The copy you give must match the records exactly, except that it holds no images.

Source data
== == ==
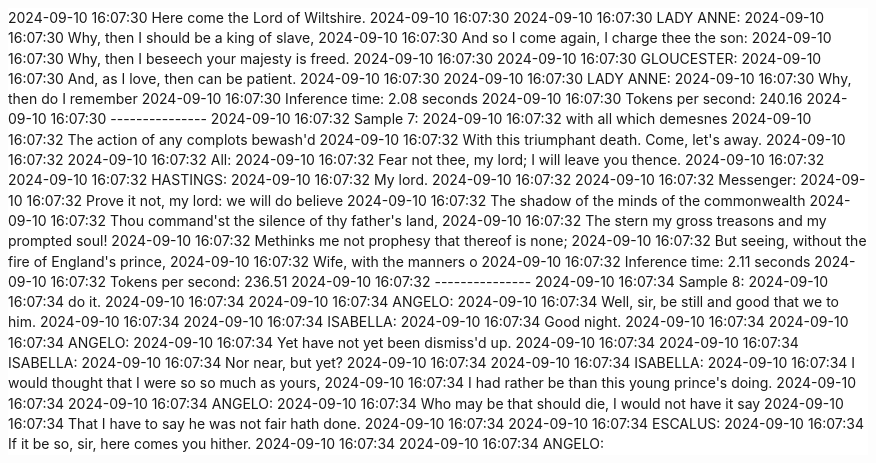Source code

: 2024-09-10 16:07:30 Here come the Lord of Wiltshire.
2024-09-10 16:07:30 
2024-09-10 16:07:30 LADY ANNE:
2024-09-10 16:07:30 Why, then I should be a king of slave,
2024-09-10 16:07:30 And so I come again, I charge thee the son:
2024-09-10 16:07:30 Why, then I beseech your majesty is freed.
2024-09-10 16:07:30 
2024-09-10 16:07:30 GLOUCESTER:
2024-09-10 16:07:30 And, as I love, then can be patient.
2024-09-10 16:07:30 
2024-09-10 16:07:30 LADY ANNE:
2024-09-10 16:07:30 Why, then do I remember 
2024-09-10 16:07:30 Inference time: 2.08 seconds
2024-09-10 16:07:30 Tokens per second: 240.16
2024-09-10 16:07:30 ---------------
2024-09-10 16:07:32 Sample 7:
2024-09-10 16:07:32  with all which demesnes
2024-09-10 16:07:32 The action of any complots bewash'd
2024-09-10 16:07:32 With this triumphant death. Come, let's away.
2024-09-10 16:07:32 
2024-09-10 16:07:32 All:
2024-09-10 16:07:32 Fear not thee, my lord; I will leave you thence.
2024-09-10 16:07:32 
2024-09-10 16:07:32 HASTINGS:
2024-09-10 16:07:32 My lord.
2024-09-10 16:07:32 
2024-09-10 16:07:32 Messenger:
2024-09-10 16:07:32 Prove it not, my lord: we will do believe
2024-09-10 16:07:32 The shadow of the minds of the commonwealth
2024-09-10 16:07:32 Thou command'st the silence of thy father's land,
2024-09-10 16:07:32 The stern my gross treasons and my prompted soul!
2024-09-10 16:07:32 Methinks me not prophesy that thereof is none;
2024-09-10 16:07:32 But seeing, without the fire of England's prince,
2024-09-10 16:07:32 Wife, with the manners o
2024-09-10 16:07:32 Inference time: 2.11 seconds
2024-09-10 16:07:32 Tokens per second: 236.51
2024-09-10 16:07:32 ---------------
2024-09-10 16:07:34 Sample 8:
2024-09-10 16:07:34  do it.
2024-09-10 16:07:34 
2024-09-10 16:07:34 ANGELO:
2024-09-10 16:07:34 Well, sir, be still and good that we to him.
2024-09-10 16:07:34 
2024-09-10 16:07:34 ISABELLA:
2024-09-10 16:07:34 Good night.
2024-09-10 16:07:34 
2024-09-10 16:07:34 ANGELO:
2024-09-10 16:07:34 Yet have not yet been dismiss'd up.
2024-09-10 16:07:34 
2024-09-10 16:07:34 ISABELLA:
2024-09-10 16:07:34 Nor near, but yet?
2024-09-10 16:07:34 
2024-09-10 16:07:34 ISABELLA:
2024-09-10 16:07:34 I would thought that I were so so much as yours,
2024-09-10 16:07:34 I had rather be than this young prince's doing.
2024-09-10 16:07:34 
2024-09-10 16:07:34 ANGELO:
2024-09-10 16:07:34 Who may be that should die, I would not have it say
2024-09-10 16:07:34 That I have to say he was not fair hath done.
2024-09-10 16:07:34 
2024-09-10 16:07:34 ESCALUS:
2024-09-10 16:07:34 If it be so, sir, here comes you hither.
2024-09-10 16:07:34 
2024-09-10 16:07:34 ANGELO:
== == ==
▶ **WRITTEN ANSWER**:
Source code

: 2024-09-10 16:07:30 Here come the Lord of Wiltshire.
2024-09-10 16:07:30 
2024-09-10 16:07:30 LADY ANNE:
2024-09-10 16:07:30 Why, then I should be a king of slave,
2024-09-10 16:07:30 And so I come again, I charge thee the son:
2024-09-10 16:07:30 Why, then I beseech your majesty is freed.
2024-09-10 16:07:30 
2024-09-10 16:07:30 GLOUCESTER:
2024-09-10 16:07:30 And, as I love, then can be patient.
2024-09-10 16:07:30 
2024-09-10 16:07:30 LADY ANNE:
2024-09-10 16:07:30 Why, then do I remember 
2024-09-10 16:07:30 Inference time: 2.08 seconds
2024-09-10 16:07:30 Tokens per second: 240.16
2024-09-10 16:07:30 ---------------
2024-09-10 16:07:32 Sample 7:
2024-09-10 16:07:32  with all which demesnes
2024-09-10 16:07:32 The action of any complots bewash'd
2024-09-10 16:07:32 With this triumphant death. Come, let's away.
2024-09-10 16:07:32 
2024-09-10 16:07:32 All:
2024-09-10 16:07:32 Fear not thee, my lord; I will leave you thence.
2024-09-10 16:07:32 
2024-09-10 16:07:32 HASTINGS:
2024-09-10 16:07:32 My lord.
2024-09-10 16:07:32 
2024-09-10 16:07:32 Messenger:
2024-09-10 16:07:32 Prove it not, my lord: we will do believe
2024-09-10 16:07:32 The shadow of the minds of the commonwealth
2024-09-10 16:07:32 Thou command'st the silence of thy father's land,
2024-09-10 16:07:32 The stern my gross treasons and my prompted soul!
2024-09-10 16:07:32 Methinks me not prophesy that thereof is none;
2024-09-10 16:07:32 But seeing, without the fire of England's prince,
2024-09-10 16:07:32 Wife, with the manners o
2024-09-10 16:07:32 Inference time: 2.11 seconds
2024-09-10 16:07:32 Tokens per second: 236.51
2024-09-10 16:07:32 ---------------
2024-09-10 16:07:34 Sample 8:
2024-09-10 16:07:34  do it.
2024-09-10 16:07:34 
2024-09-10 16:07:34 ANGELO:
2024-09-10 16:07:34 Well, sir, be still and good that we to him.
2024-09-10 16:07:34 
2024-09-10 16:07:34 ISABELLA:
2024-09-10 16:07:34 Good night.
2024-09-10 16:07:34 
2024-09-10 16:07:34 ANGELO:
2024-09-10 16:07:34 Yet have not yet been dismiss'd up.
2024-09-10 16:07:34 
2024-09-10 16:07:34 ISABELLA:
2024-09-10 16:07:34 Nor near, but yet?
2024-09-10 16:07:34 
2024-09-10 16:07:34 ISABELLA:
2024-09-10 16:07:34 I would thought that I were so so much as yours,
2024-09-10 16:07:34 I had rather be than this young prince's doing.
2024-09-10 16:07:34 
2024-09-10 16:07:34 ANGELO:
2024-09-10 16:07:34 Who may be that should die, I would not have it say
2024-09-10 16:07:34 That I have to say he was not fair hath done.
2024-09-10 16:07:34 
2024-09-10 16:07:34 ESCALUS:
2024-09-10 16:07:34 If it be so, sir, here comes you hither.
2024-09-10 16:07:34 
2024-09-10 16:07:34 ANGELO:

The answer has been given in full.